The input of depth CTR model usually contains various classification variables, such as tags in user profiles, primary classification, secondary classification, etc. There are many values of these classification variables, such as tags, which may have hundreds of thousands of values. If one hot or multi hot is used to represent tags, tens of thousands of high-dimensional sparse vectors will be generated. In the depth CTR model, the embedding method is usually used to represent these classification variables with many values as a low-dimensional dense vector, and then input them into the network. The low-dimensional dense vector is called embedding of the classification variable, and the layer network that transforms the classification variable into embedding is called embedding layer. The following figure shows an example of how to use embedding method to represent the label in user’s portrait as a low-dimensional dense vector.

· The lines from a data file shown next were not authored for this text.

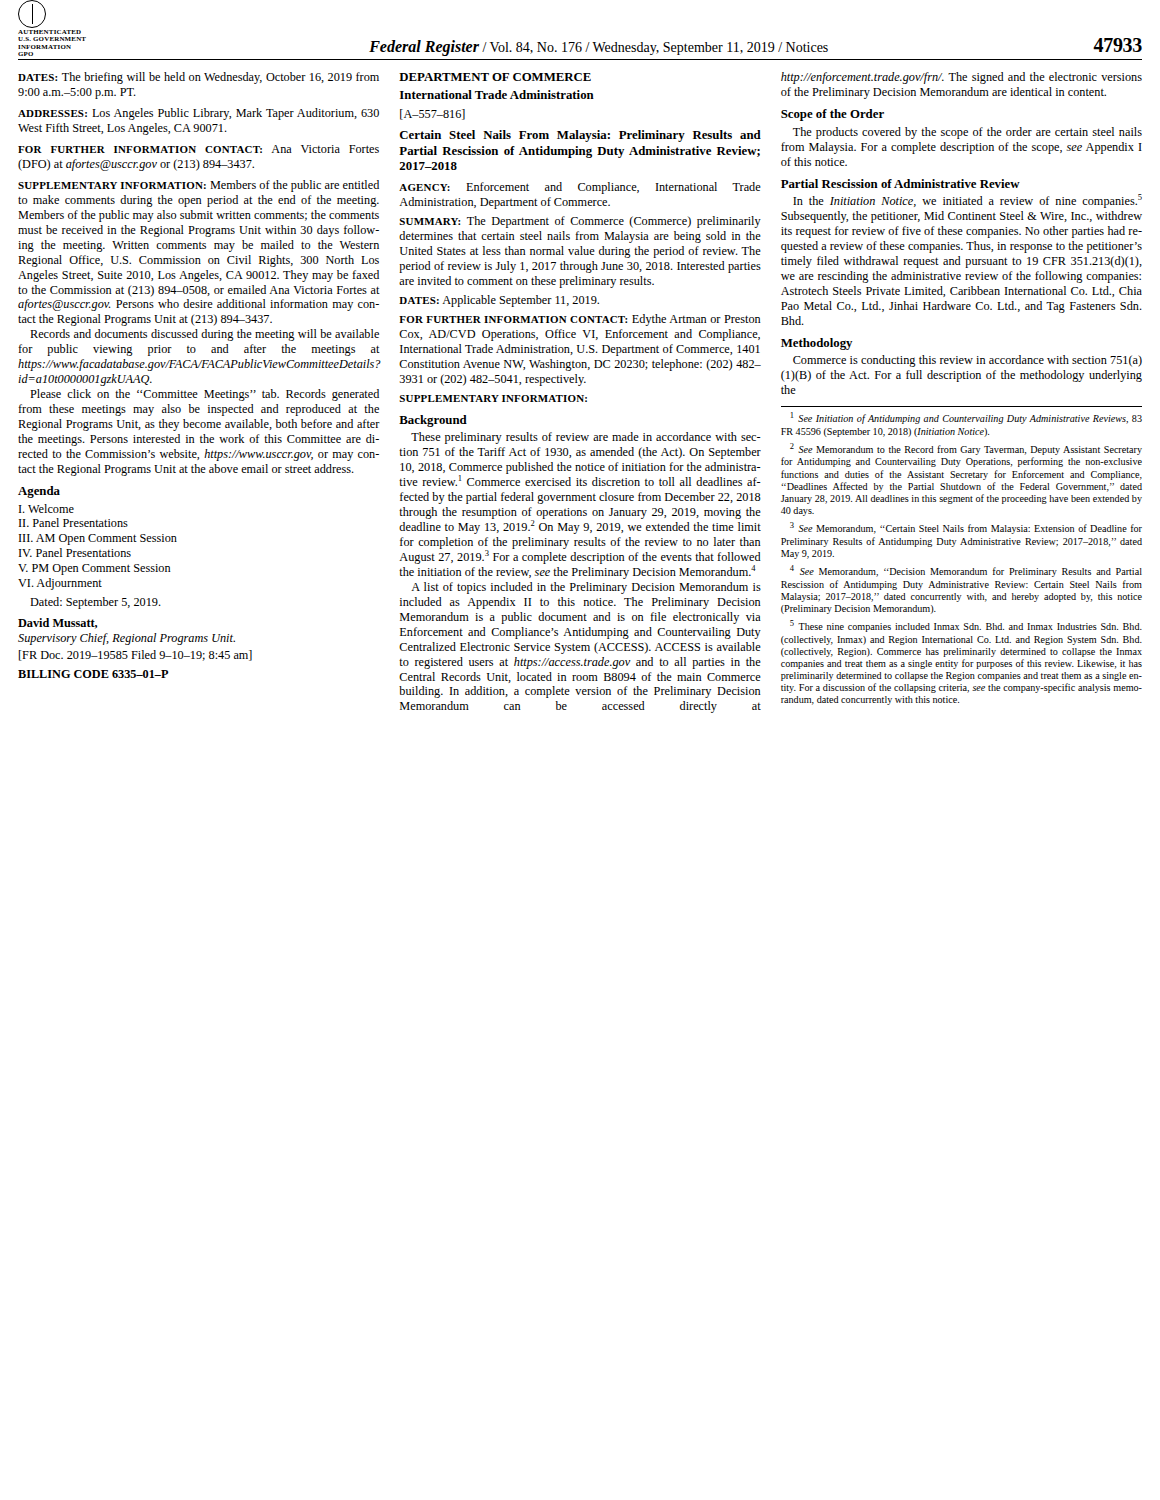Authenticated
U.S. Government
Information
GPO
Federal Register / Vol. 84, No. 176 / Wednesday, September 11, 2019 / Notices
47933
Dates: The briefing will be held on Wednesday, October 16, 2019 from 9:00 a.m.–5:00 p.m. PT.
Addresses: Los Angeles Public Library, Mark Taper Auditorium, 630 West Fifth Street, Los Angeles, CA 90071.
For further information contact: Ana Victoria Fortes (DFO) at afortes@usccr.gov or (213) 894–3437.
Supplementary information: Members of the public are entitled to make comments during the open period at the end of the meeting. Members of the public may also submit written comments; the comments must be received in the Regional Programs Unit within 30 days following the meeting. Written comments may be mailed to the Western Regional Office, U.S. Commission on Civil Rights, 300 North Los Angeles Street, Suite 2010, Los Angeles, CA 90012. They may be faxed to the Commission at (213) 894–0508, or emailed Ana Victoria Fortes at afortes@usccr.gov. Persons who desire additional information may contact the Regional Programs Unit at (213) 894–3437.
Records and documents discussed during the meeting will be available for public viewing prior to and after the meetings at https://www.facadatabase.gov/FACA/FACAPublicViewCommitteeDetails?id=a10t0000001gzkUAAQ.
Please click on the ‘‘Committee Meetings’’ tab. Records generated from these meetings may also be inspected and reproduced at the Regional Programs Unit, as they become available, both before and after the meetings. Persons interested in the work of this Committee are directed to the Commission’s website, https://www.usccr.gov, or may contact the Regional Programs Unit at the above email or street address.
Agenda
I. Welcome
II. Panel Presentations
III. AM Open Comment Session
IV. Panel Presentations
V. PM Open Comment Session
VI. Adjournment
Dated: September 5, 2019.
David Mussatt,
Supervisory Chief, Regional Programs Unit.
[FR Doc. 2019–19585 Filed 9–10–19; 8:45 am]
BILLING CODE 6335–01–P
DEPARTMENT OF COMMERCE
International Trade Administration
[A–557–816]
Certain Steel Nails From Malaysia: Preliminary Results and Partial Rescission of Antidumping Duty Administrative Review; 2017–2018
Agency: Enforcement and Compliance, International Trade Administration, Department of Commerce.
Summary: The Department of Commerce (Commerce) preliminarily determines that certain steel nails from Malaysia are being sold in the United States at less than normal value during the period of review. The period of review is July 1, 2017 through June 30, 2018. Interested parties are invited to comment on these preliminary results.
Dates: Applicable September 11, 2019.
For further information contact: Edythe Artman or Preston Cox, AD/CVD Operations, Office VI, Enforcement and Compliance, International Trade Administration, U.S. Department of Commerce, 1401 Constitution Avenue NW, Washington, DC 20230; telephone: (202) 482–3931 or (202) 482–5041, respectively.
Supplementary information:
Background
These preliminary results of review are made in accordance with section 751 of the Tariff Act of 1930, as amended (the Act). On September 10, 2018, Commerce published the notice of initiation for the administrative review.1 Commerce exercised its discretion to toll all deadlines affected by the partial federal government closure from December 22, 2018 through the resumption of operations on January 29, 2019, moving the deadline to May 13, 2019.2 On May 9, 2019, we extended the time limit for completion of the preliminary results of the review to no later than August 27, 2019.3 For a complete description of the events that followed the initiation of the review, see the Preliminary Decision Memorandum.4
A list of topics included in the Preliminary Decision Memorandum is included as Appendix II to this notice. The Preliminary Decision Memorandum is a public document and is on file electronically via Enforcement and Compliance’s Antidumping and Countervailing Duty Centralized Electronic Service System (ACCESS). ACCESS is available to registered users at https://access.trade.gov and to all parties in the Central Records Unit, located in room B8094 of the main Commerce building. In addition, a complete version of the Preliminary Decision Memorandum can be accessed directly at http://enforcement.trade.gov/frn/. The signed and the electronic versions of the Preliminary Decision Memorandum are identical in content.
Scope of the Order
The products covered by the scope of the order are certain steel nails from Malaysia. For a complete description of the scope, see Appendix I of this notice.
Partial Rescission of Administrative Review
In the Initiation Notice, we initiated a review of nine companies.5 Subsequently, the petitioner, Mid Continent Steel & Wire, Inc., withdrew its request for review of five of these companies. No other parties had requested a review of these companies. Thus, in response to the petitioner’s timely filed withdrawal request and pursuant to 19 CFR 351.213(d)(1), we are rescinding the administrative review of the following companies: Astrotech Steels Private Limited, Caribbean International Co. Ltd., Chia Pao Metal Co., Ltd., Jinhai Hardware Co. Ltd., and Tag Fasteners Sdn. Bhd.
Methodology
Commerce is conducting this review in accordance with section 751(a)(1)(B) of the Act. For a full description of the methodology underlying the
1 See Initiation of Antidumping and Countervailing Duty Administrative Reviews, 83 FR 45596 (September 10, 2018) (Initiation Notice).
2 See Memorandum to the Record from Gary Taverman, Deputy Assistant Secretary for Antidumping and Countervailing Duty Operations, performing the non-exclusive functions and duties of the Assistant Secretary for Enforcement and Compliance, ‘‘Deadlines Affected by the Partial Shutdown of the Federal Government,’’ dated January 28, 2019. All deadlines in this segment of the proceeding have been extended by 40 days.
3 See Memorandum, ‘‘Certain Steel Nails from Malaysia: Extension of Deadline for Preliminary Results of Antidumping Duty Administrative Review; 2017–2018,’’ dated May 9, 2019.
4 See Memorandum, ‘‘Decision Memorandum for Preliminary Results and Partial Rescission of Antidumping Duty Administrative Review: Certain Steel Nails from Malaysia; 2017–2018,’’ dated concurrently with, and hereby adopted by, this notice (Preliminary Decision Memorandum).
5 These nine companies included Inmax Sdn. Bhd. and Inmax Industries Sdn. Bhd. (collectively, Inmax) and Region International Co. Ltd. and Region System Sdn. Bhd. (collectively, Region). Commerce has preliminarily determined to collapse the Inmax companies and treat them as a single entity for purposes of this review. Likewise, it has preliminarily determined to collapse the Region companies and treat them as a single entity. For a discussion of the collapsing criteria, see the company-specific analysis memorandum, dated concurrently with this notice.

Figure 1 example of using embedding method to represent classified variables
First of all, we initialize a lookup table, which is a matrix (it can be fixed in advance, or it can be learned from the data and updated iteratively). The number of rows of the matrix is the number of values of the classification variables. In this example, it is the total number of labels. The number of columns of the matrix is the dimension of the low-dimensional dense vector (specified in advance). If the total number of tags is 10000, then the lookup table has 10000 lines, and the line I is the embedding corresponding to the tag number I. In the example above, the user has two labels with numbers of 308 and 4080 respectively and corresponding weights of 0.7 and 0.3. When calculating embedding, first take out the vectors of line 308 and line 4080 and record them as
And then we use 0.7 and 0.3 as the weight weighted sum of these two vectors to get the embedding of the user tag
In fact, using the above method to find embedding is the same as using the high-dimensional sparse vector obtained after inputting the classification variable one hot or multi hot to multiply by the lookup table, and the result is the same. The only difference is that using the way of summing the lookup table to do this matrix multiplication will be much more efficient. So, in essence, embedding does linear dimensionality reduction.
Fully connected layer
The full connection layer is the basic structure of MLP, which defines the nonlinear mapping relationship from the first layer to the first + 1 layer. Its main function is to make the model have the ability of nonlinear fitting, or the ability of learning feature intersection. Figure 2 shows a full connection diagram from layer 1 to layer 1 + 1.
Figure 2 Schematic diagram of full connection from the first floor to the first + 1 floor
The network structure of YouTube recall model
According to the user’s click history and image, the YouTube recall model calculates the user’s liking probability for each item in the item library, and returns the item with the highest TOPK probability as the recall list. In essence, the YouTube recall model is a super large-scale multi classification model, each item is a category, and the user’s characteristics are calculated through the user’s profile as the model input to predict the user’s favorite TOPK categories (TOPK items).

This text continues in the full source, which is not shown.